**HOW TO COMPLETE THIS TASK**
Please output the section of the listing below that opens with the line containing "camera: 55 degrees left, 5 degrees down" and closes with the line containing "none -> mug [531,190,560,234]", exactly and with nothing else.
___ RECORDS FOR PROCESSING ___
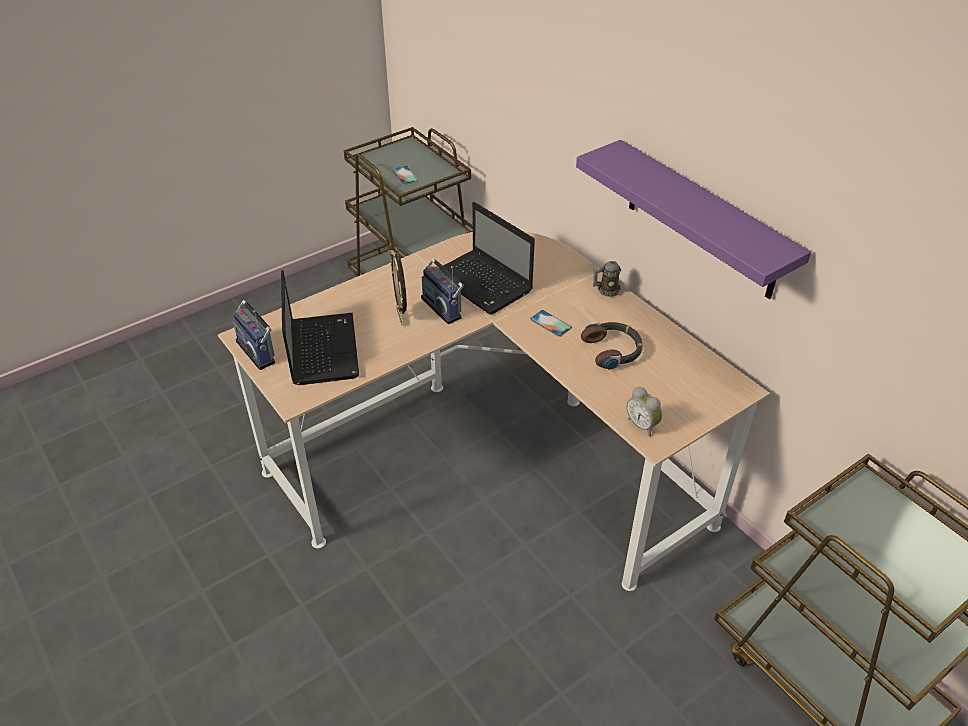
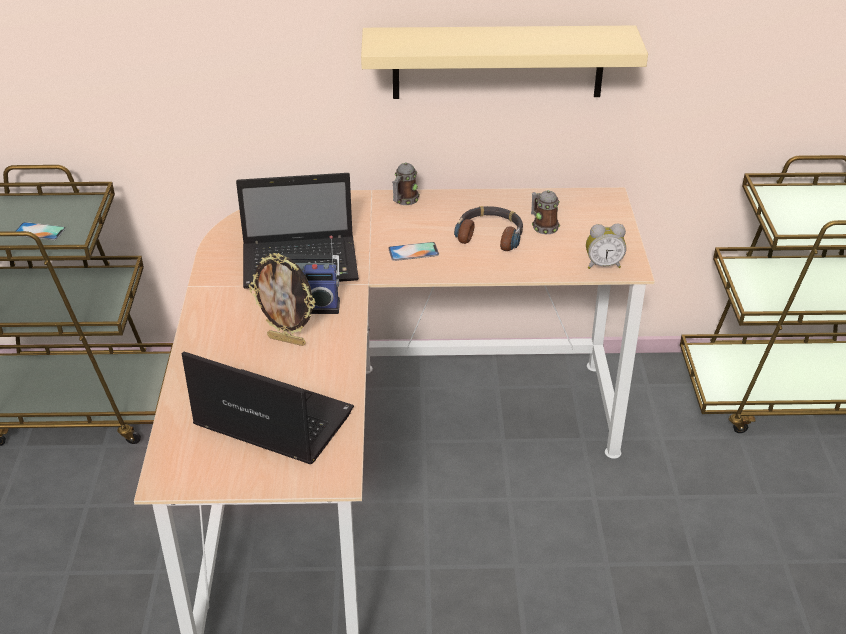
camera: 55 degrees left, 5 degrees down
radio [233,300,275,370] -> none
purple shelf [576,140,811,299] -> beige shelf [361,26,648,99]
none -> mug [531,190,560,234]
___
___ RECORDS FOR PROCESSING ___
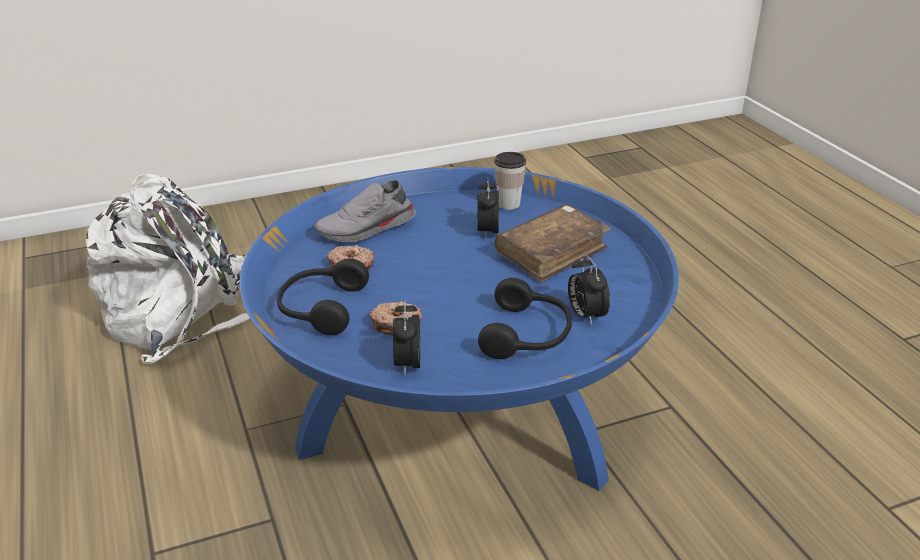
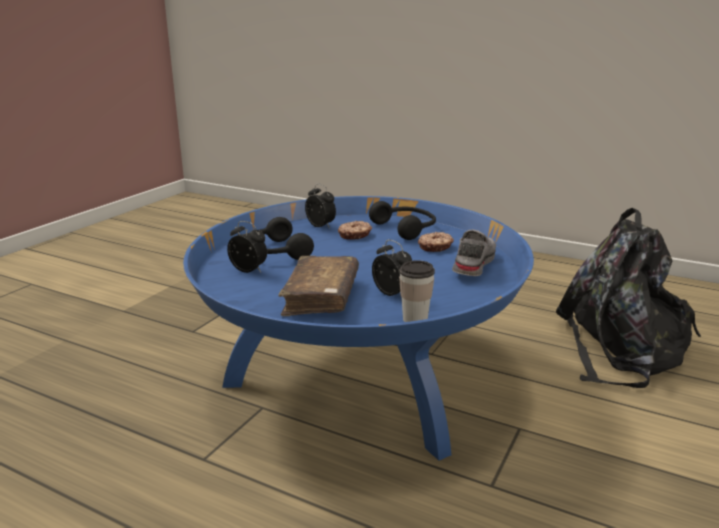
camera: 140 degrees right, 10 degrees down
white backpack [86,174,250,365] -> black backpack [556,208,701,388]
___
**TASK OUTPUT**
camera: 55 degrees left, 5 degrees down
radio [233,300,275,370] -> none
purple shelf [576,140,811,299] -> beige shelf [361,26,648,99]
none -> mug [531,190,560,234]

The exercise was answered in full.